*PROBLEM TO SOLVE*
As the answer, set down the lines below from the one containing "Document page, 1241x1754 pixels." through the one containing "List each element's", exactly and inclusively, and no others.

++++ PROVIDED DATA

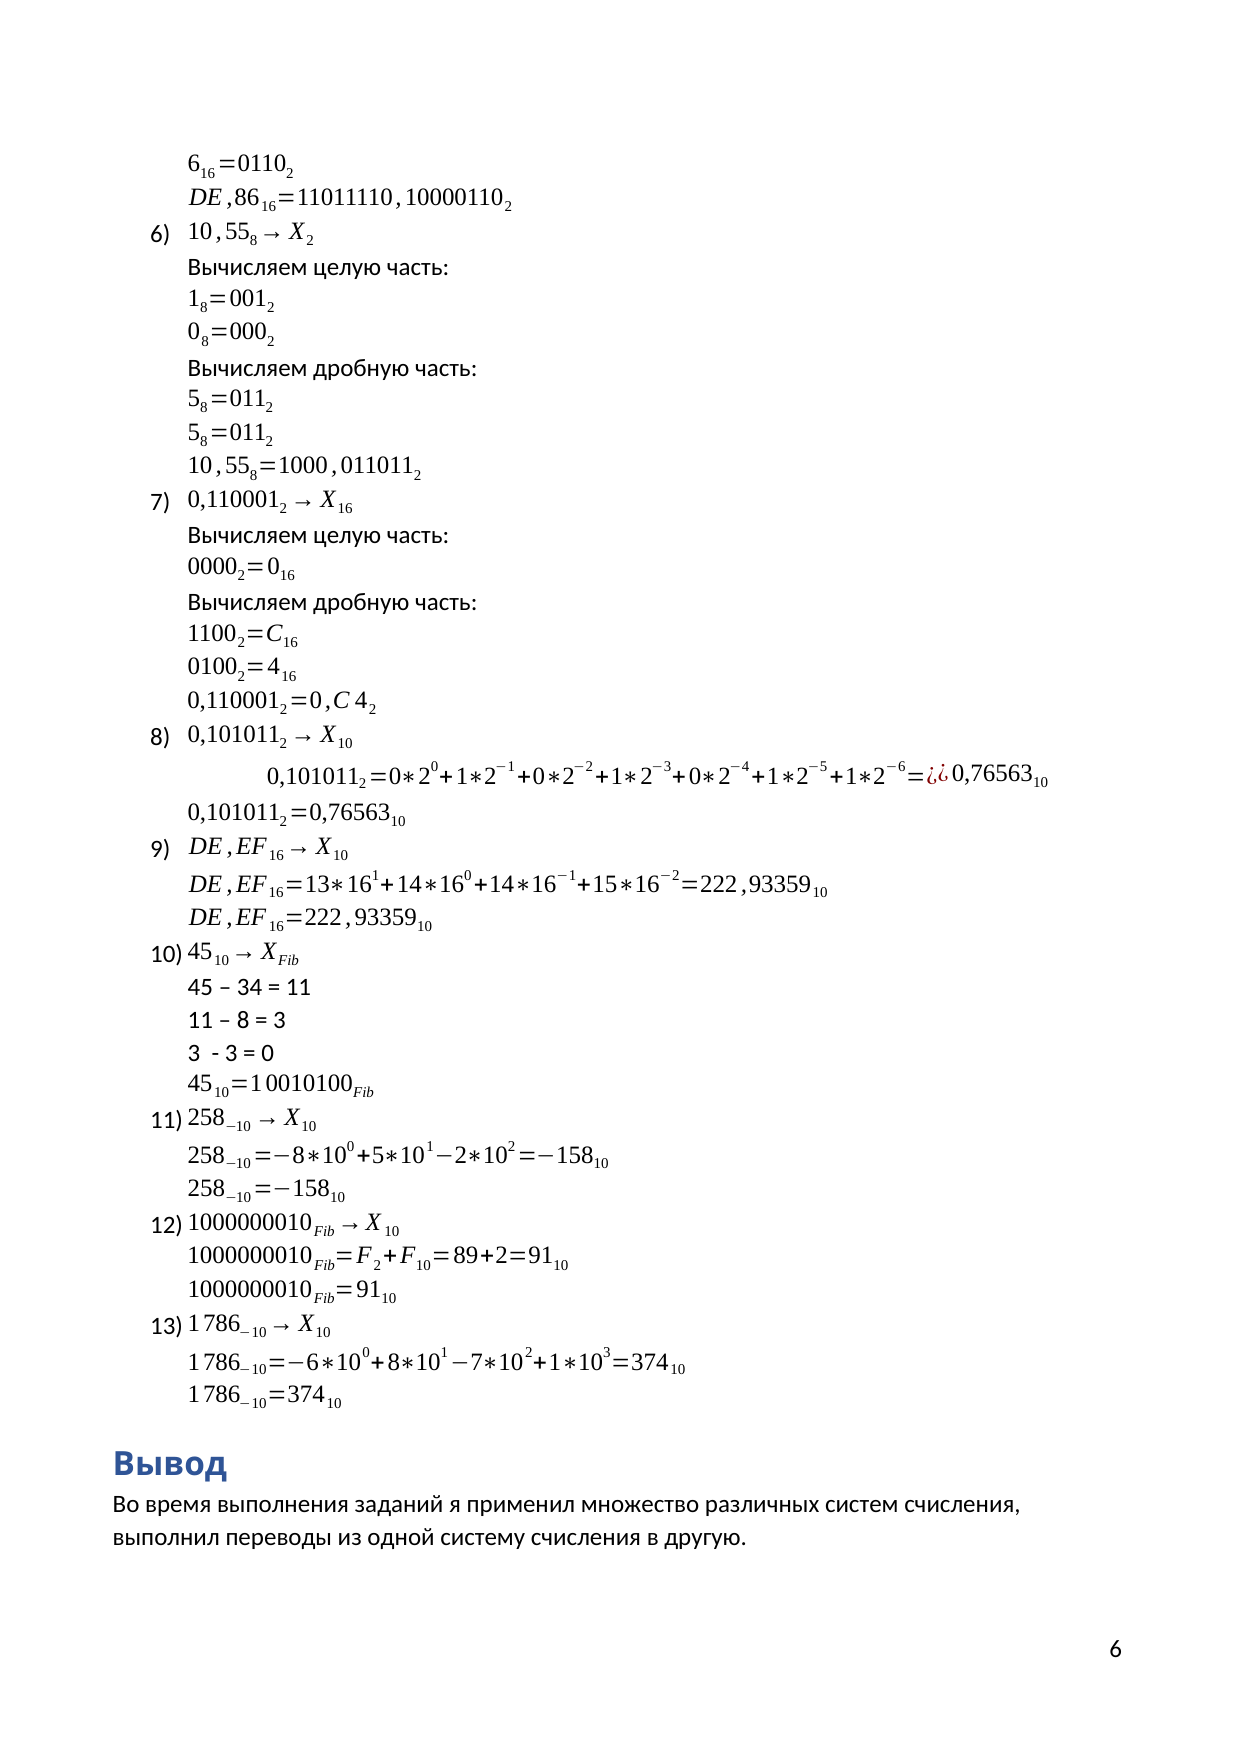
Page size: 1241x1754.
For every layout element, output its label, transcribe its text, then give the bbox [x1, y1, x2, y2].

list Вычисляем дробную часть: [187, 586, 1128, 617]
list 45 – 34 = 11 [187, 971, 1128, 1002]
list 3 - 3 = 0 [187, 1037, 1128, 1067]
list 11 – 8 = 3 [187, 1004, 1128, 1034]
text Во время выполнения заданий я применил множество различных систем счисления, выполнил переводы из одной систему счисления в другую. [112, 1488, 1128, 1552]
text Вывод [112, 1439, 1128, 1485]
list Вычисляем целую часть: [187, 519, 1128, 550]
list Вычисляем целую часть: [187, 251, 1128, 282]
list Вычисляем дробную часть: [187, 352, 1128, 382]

++++++++
++++ PROVIDED DATA

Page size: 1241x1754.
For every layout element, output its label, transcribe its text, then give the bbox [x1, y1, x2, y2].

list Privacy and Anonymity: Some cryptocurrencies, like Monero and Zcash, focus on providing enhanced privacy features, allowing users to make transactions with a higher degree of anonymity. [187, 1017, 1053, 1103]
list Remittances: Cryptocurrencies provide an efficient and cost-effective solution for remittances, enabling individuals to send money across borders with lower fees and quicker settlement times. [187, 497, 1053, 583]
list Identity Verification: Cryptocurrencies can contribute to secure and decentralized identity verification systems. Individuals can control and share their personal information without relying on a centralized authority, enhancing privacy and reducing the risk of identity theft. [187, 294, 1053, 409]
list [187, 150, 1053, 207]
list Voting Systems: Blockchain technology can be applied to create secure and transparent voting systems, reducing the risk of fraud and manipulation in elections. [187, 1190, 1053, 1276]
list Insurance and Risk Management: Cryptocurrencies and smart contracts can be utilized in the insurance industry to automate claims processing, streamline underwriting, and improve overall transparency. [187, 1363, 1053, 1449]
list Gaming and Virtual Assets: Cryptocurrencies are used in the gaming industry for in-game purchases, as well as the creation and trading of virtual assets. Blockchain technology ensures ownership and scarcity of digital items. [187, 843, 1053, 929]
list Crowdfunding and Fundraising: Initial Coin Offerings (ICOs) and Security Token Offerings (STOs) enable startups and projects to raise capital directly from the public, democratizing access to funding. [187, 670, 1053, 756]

++++++++
++++ PROVIDED DATA

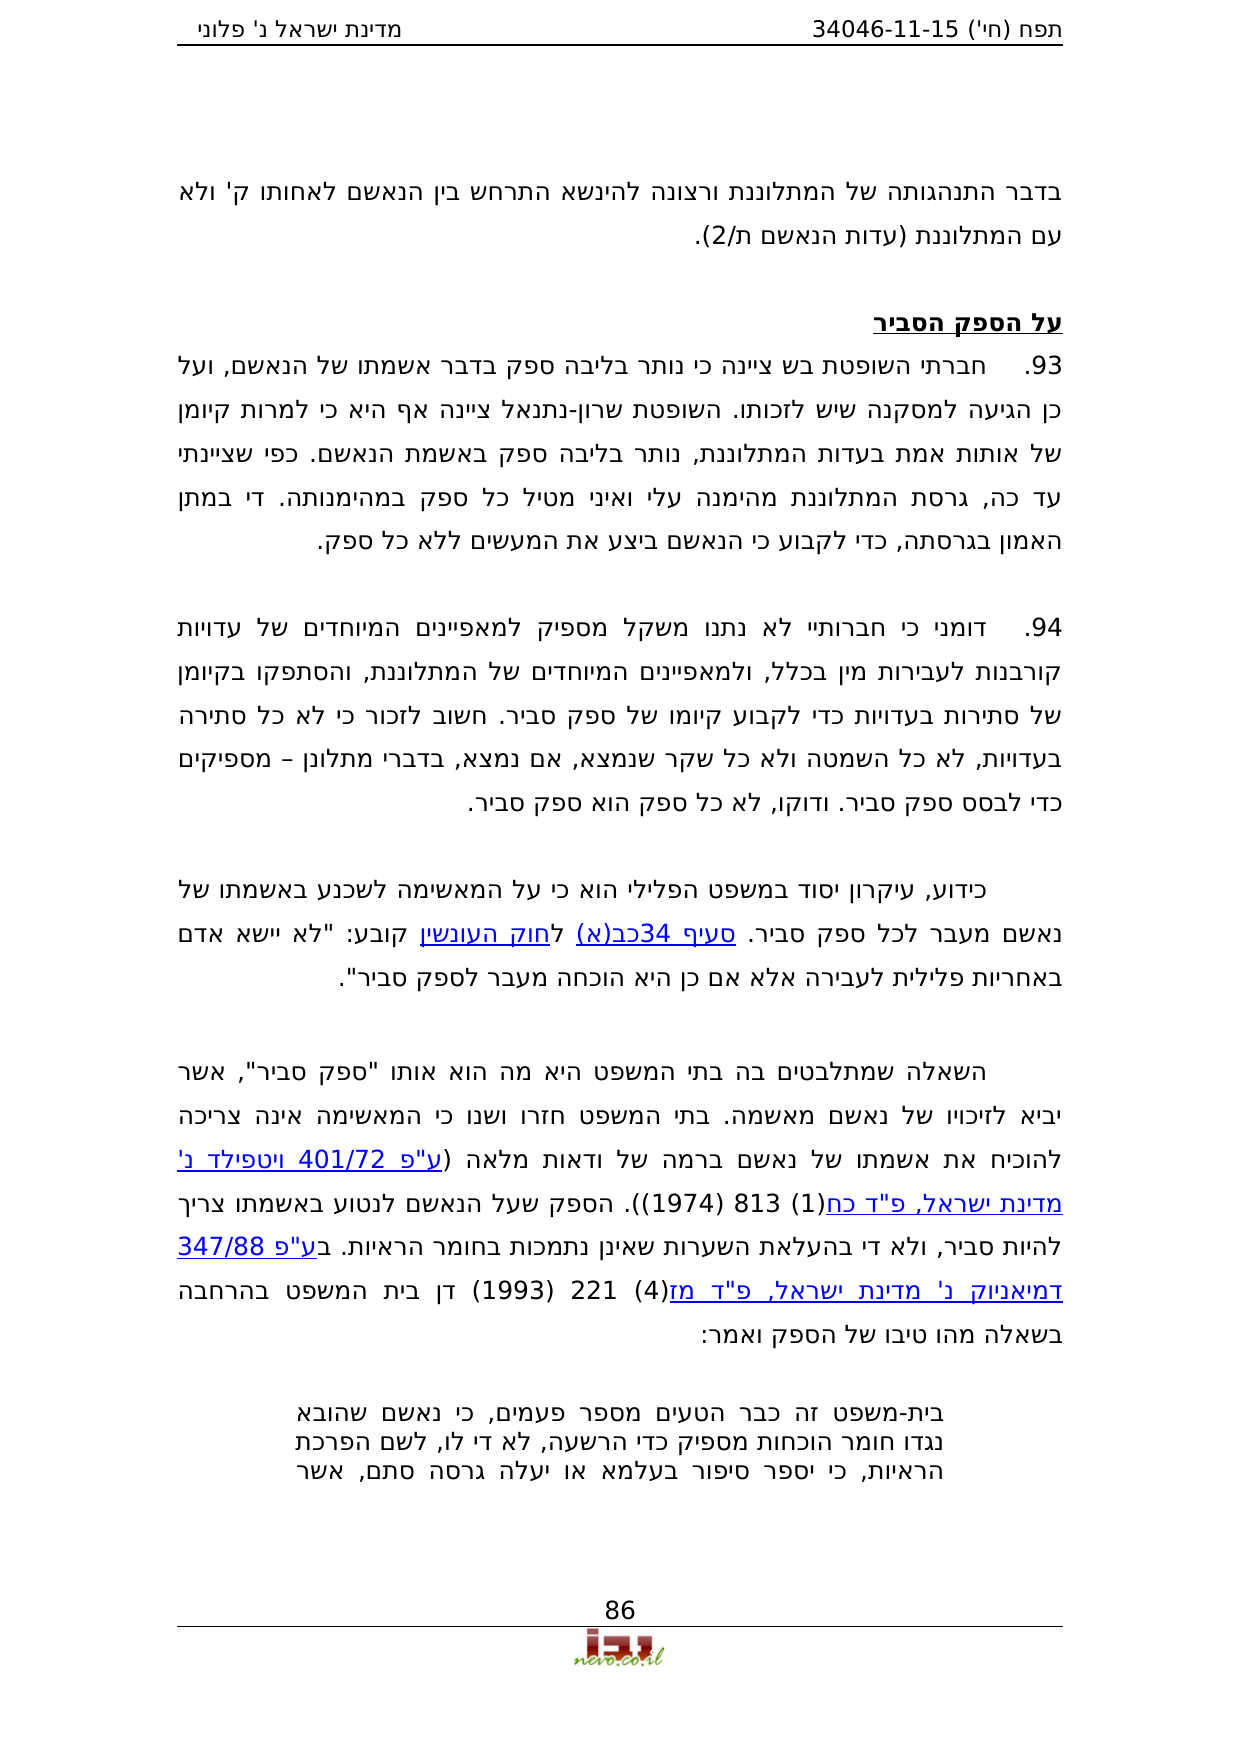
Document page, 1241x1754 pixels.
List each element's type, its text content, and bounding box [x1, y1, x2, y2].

++++++++

*COMPLETED EXERCISE*
Document page, 1241x1754 pixels.
List each element's type, its text content, and bounding box [x1, y1, x2, y2].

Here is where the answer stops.